**Records for processing:**
◇ ◇ ◇ ◇ ◇ ◇ ◇

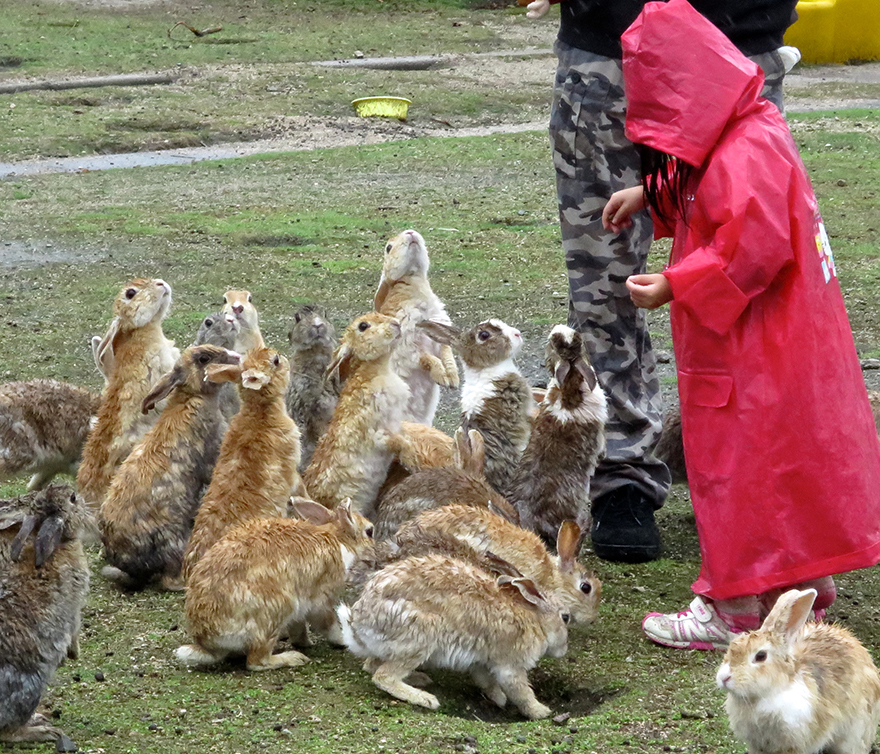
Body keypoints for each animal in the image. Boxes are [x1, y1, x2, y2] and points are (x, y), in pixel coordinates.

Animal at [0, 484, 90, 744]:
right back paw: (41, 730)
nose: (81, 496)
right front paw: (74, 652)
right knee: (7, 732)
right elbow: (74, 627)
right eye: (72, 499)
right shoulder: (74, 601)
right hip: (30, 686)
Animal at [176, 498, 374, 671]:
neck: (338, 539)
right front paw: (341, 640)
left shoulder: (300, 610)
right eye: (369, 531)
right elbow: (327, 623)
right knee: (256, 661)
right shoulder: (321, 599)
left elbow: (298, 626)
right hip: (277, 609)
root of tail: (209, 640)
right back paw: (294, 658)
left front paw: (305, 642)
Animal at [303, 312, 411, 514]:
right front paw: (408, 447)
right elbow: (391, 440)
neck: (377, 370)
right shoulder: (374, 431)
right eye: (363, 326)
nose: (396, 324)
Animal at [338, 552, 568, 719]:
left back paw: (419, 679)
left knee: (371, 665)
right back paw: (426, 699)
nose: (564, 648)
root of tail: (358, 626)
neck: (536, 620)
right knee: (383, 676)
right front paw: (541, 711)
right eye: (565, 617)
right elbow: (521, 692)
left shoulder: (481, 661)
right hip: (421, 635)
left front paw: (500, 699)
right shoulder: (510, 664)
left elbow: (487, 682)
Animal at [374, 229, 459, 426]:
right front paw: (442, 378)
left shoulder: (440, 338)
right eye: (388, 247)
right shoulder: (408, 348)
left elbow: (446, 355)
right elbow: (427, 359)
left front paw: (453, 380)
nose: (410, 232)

◇ ◇ ◇ ◇ ◇ ◇ ◇

For each line in the records that contains the word "knee", make a copy.

**Solution to the problem:**
right knee: (7, 732)
right knee: (256, 661)
left knee: (371, 665)
right knee: (383, 676)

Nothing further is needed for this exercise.